Can my right hon. Friend the Minister reassure me that he will ensure that the HIV response is given a clearer and explicit inclusion in the strategies to meet the needs of women and girls in order to support gender equality, as well as all the other related issues? Addressing HIV is a key component of the women and girls agenda, and I hope he will confirm that it will be made a specific target and policy of the Department and will be clearly and explicitly mentioned on its website. The lack of a clearly articulated HIV strategy sends out a signal that HIV is being deprioritised and absorbed into other areas.

DFID has put a lot of money into the global fund—I am sure that my right hon. Friend the Minister will confirm the amount, but it is something like £1 billion—which has done some great work in tackling AIDS and HIV. Government support for that sort of multilateral aid is very important. Does my hon. Friend share my hope that, following the multilateral aid review, investment in funds such as the global fund will continue to be significant?

My hon. Friend makes an important point. Our commitment to the global fund is outstanding—I believe we are its second-largest donor. My concern is that, because we are the second-largest donor, the global fund listens to the mood music from the UK Government. One issue that I have raised on many occasions is how our withdrawal of aid from middle-income countries, stopping much bilateral aid and moving through to multilateral aid, leaves many marginalised groups bereft. No transitional funding is put in place.

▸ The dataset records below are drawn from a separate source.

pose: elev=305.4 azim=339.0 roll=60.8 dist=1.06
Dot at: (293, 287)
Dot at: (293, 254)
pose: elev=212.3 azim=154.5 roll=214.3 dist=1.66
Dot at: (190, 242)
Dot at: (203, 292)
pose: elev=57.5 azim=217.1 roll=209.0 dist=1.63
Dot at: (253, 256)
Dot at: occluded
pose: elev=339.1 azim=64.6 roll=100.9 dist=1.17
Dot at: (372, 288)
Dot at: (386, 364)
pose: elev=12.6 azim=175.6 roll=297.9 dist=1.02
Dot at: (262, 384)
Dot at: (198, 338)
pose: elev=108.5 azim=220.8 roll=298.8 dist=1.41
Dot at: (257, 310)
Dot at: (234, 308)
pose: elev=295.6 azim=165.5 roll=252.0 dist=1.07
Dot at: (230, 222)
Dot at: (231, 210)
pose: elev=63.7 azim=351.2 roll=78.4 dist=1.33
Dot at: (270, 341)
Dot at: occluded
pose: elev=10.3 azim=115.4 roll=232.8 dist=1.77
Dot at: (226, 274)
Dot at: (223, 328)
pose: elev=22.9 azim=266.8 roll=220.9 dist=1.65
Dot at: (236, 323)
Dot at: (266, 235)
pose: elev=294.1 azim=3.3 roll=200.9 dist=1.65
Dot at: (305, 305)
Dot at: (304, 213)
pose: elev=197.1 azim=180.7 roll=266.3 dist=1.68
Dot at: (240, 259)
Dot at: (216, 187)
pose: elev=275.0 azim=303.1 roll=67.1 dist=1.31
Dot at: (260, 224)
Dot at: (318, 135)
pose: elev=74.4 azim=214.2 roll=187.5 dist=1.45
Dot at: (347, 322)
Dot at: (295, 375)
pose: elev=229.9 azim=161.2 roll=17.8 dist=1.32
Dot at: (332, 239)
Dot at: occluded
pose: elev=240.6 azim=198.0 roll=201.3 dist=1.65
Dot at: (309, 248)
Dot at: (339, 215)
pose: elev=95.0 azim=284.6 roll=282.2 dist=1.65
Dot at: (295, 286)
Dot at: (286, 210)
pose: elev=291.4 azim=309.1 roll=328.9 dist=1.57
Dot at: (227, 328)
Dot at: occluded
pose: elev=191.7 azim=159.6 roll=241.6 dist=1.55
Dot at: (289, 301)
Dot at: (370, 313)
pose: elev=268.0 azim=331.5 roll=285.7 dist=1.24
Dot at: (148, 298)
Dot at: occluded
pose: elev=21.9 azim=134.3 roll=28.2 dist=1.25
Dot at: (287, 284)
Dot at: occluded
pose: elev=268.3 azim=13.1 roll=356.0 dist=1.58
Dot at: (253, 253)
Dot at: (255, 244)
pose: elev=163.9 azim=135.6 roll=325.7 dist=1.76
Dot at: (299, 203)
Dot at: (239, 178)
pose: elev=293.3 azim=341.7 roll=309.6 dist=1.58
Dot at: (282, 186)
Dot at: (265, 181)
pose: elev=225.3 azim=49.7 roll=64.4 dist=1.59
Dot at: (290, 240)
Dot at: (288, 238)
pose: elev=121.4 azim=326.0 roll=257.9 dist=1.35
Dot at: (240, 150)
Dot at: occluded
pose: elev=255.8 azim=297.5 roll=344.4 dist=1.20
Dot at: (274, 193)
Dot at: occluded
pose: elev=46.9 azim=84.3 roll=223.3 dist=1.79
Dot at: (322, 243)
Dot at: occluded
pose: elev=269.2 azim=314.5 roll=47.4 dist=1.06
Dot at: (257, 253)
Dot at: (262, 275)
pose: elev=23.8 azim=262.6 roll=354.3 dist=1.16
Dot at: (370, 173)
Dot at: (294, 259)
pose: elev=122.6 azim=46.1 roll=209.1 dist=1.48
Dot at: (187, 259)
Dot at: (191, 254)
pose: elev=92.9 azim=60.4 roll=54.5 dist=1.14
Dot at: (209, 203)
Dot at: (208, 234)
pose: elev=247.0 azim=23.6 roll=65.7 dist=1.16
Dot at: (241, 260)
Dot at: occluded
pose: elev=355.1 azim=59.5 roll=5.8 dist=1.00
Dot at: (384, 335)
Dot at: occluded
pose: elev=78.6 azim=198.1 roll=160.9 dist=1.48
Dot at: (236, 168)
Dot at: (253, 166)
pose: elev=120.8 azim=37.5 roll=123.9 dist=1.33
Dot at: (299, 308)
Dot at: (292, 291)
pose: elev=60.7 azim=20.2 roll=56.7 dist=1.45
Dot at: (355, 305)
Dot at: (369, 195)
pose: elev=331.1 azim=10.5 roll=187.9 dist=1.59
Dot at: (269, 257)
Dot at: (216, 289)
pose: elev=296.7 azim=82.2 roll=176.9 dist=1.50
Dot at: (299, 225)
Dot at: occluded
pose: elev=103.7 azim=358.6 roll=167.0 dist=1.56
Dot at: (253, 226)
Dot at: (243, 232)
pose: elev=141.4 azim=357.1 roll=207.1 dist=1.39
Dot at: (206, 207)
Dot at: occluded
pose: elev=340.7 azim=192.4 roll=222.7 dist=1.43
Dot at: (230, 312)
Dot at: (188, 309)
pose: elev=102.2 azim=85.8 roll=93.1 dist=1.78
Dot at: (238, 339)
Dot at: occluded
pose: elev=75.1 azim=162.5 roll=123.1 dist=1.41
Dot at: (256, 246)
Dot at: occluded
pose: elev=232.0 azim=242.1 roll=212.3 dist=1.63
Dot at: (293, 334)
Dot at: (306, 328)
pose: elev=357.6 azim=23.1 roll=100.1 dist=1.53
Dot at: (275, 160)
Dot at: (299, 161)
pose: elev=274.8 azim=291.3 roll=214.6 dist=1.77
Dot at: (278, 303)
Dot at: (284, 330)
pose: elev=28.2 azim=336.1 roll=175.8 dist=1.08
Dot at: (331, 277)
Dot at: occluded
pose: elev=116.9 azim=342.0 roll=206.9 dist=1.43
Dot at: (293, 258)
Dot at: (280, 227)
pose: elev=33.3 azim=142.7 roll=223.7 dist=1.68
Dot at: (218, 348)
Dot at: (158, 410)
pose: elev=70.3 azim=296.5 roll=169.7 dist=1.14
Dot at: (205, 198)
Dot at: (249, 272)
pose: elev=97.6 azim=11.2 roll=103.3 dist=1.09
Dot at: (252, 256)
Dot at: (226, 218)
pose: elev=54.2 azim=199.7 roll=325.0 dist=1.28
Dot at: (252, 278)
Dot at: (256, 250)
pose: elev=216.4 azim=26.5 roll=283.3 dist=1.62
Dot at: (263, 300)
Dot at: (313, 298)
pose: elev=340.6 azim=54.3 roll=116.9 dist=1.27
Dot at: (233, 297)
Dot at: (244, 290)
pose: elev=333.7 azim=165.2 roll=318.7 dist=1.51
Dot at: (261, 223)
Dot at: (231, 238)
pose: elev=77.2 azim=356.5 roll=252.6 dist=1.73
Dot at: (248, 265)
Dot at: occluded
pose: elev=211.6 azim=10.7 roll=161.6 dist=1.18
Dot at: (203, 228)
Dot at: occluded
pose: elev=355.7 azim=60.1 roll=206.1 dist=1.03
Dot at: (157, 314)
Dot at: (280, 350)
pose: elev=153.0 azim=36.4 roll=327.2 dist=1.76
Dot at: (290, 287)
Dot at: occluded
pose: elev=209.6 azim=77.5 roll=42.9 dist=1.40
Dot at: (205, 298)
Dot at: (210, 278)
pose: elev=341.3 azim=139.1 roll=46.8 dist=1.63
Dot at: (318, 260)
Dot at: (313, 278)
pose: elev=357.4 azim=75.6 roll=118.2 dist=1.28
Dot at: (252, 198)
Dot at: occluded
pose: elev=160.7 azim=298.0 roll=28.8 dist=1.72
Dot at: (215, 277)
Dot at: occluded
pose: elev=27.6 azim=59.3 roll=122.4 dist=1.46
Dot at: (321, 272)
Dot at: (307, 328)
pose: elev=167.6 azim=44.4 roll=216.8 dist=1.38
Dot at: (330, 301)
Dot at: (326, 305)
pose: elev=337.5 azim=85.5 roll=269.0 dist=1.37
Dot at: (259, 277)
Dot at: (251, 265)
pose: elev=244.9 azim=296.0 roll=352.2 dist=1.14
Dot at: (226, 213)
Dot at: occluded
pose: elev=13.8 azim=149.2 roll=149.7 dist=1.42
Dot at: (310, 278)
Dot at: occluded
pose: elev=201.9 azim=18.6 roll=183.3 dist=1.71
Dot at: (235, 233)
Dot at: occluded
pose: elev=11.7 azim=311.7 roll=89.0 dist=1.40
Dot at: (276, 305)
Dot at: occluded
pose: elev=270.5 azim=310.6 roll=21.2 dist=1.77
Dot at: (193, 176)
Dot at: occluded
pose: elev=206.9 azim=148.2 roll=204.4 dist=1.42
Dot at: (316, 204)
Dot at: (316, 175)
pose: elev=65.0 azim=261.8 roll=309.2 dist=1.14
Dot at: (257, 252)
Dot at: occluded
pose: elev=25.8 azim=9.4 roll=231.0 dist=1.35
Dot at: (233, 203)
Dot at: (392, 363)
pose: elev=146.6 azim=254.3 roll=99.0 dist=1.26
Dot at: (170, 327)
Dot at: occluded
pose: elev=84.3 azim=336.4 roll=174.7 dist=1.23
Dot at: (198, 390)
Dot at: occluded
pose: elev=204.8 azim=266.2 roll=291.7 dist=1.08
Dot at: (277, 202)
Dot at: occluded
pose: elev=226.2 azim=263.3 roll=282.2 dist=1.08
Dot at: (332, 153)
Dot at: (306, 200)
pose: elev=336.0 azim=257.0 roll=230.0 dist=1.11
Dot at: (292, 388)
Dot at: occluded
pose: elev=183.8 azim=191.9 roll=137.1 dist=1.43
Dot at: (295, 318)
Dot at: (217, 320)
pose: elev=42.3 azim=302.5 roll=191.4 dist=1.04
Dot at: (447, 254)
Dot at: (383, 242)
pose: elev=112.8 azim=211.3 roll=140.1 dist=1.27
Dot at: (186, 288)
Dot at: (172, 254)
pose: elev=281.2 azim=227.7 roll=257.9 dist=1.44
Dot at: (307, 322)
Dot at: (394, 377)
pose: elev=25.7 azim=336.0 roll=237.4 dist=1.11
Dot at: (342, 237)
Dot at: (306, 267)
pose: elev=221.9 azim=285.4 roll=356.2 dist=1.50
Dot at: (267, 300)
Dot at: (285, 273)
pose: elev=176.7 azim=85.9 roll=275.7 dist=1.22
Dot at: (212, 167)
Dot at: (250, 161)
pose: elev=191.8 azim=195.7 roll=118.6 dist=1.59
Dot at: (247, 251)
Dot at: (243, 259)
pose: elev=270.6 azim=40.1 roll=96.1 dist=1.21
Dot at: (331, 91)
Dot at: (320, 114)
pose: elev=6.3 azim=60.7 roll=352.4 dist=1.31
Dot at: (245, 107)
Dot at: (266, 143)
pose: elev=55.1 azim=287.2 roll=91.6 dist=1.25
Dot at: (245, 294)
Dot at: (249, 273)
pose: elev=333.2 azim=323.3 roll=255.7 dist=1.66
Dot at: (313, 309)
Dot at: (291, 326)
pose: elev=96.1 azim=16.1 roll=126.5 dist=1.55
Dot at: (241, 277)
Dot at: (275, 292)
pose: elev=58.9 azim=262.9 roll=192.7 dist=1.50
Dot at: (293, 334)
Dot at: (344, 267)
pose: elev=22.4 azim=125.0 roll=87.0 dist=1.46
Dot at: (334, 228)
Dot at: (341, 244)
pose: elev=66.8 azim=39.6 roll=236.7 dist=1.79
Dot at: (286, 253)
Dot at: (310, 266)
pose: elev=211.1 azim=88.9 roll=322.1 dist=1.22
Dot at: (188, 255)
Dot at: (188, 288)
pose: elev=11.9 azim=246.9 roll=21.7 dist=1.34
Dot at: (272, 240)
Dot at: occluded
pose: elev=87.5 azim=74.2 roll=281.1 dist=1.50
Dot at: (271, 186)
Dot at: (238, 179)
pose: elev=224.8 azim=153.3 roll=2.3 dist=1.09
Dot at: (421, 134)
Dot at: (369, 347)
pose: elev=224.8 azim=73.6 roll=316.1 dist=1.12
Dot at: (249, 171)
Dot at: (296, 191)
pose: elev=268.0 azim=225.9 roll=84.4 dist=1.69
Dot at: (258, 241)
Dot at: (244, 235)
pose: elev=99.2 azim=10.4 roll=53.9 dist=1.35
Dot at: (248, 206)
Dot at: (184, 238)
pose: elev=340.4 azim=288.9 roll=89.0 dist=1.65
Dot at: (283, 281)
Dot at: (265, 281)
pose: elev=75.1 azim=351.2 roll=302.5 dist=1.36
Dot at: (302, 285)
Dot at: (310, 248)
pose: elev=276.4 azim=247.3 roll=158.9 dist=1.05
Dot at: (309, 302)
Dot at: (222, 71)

We have started to see that kind of emphasis being reflected in the priorities of the global fund because it takes its lead from its major donors, which is understandable.

If the mood music coming from DFID is to deprioritise and, unintentionally, to leave marginal groups bereft, so the global fund will, perhaps by accident, also leave those marginal groups bereft, as it follows the UK lead in targeting non-MICs. I understand the strategy for MICs, but there is a significant risk that those groups that are most at risk in MICs are, through either cultural differences, stigma or criminalisation, left to fend for themselves. That cannot be a good outcome for the HIV/AIDS epidemic. I hope that my right hon. Friend the Minister will be able to address that.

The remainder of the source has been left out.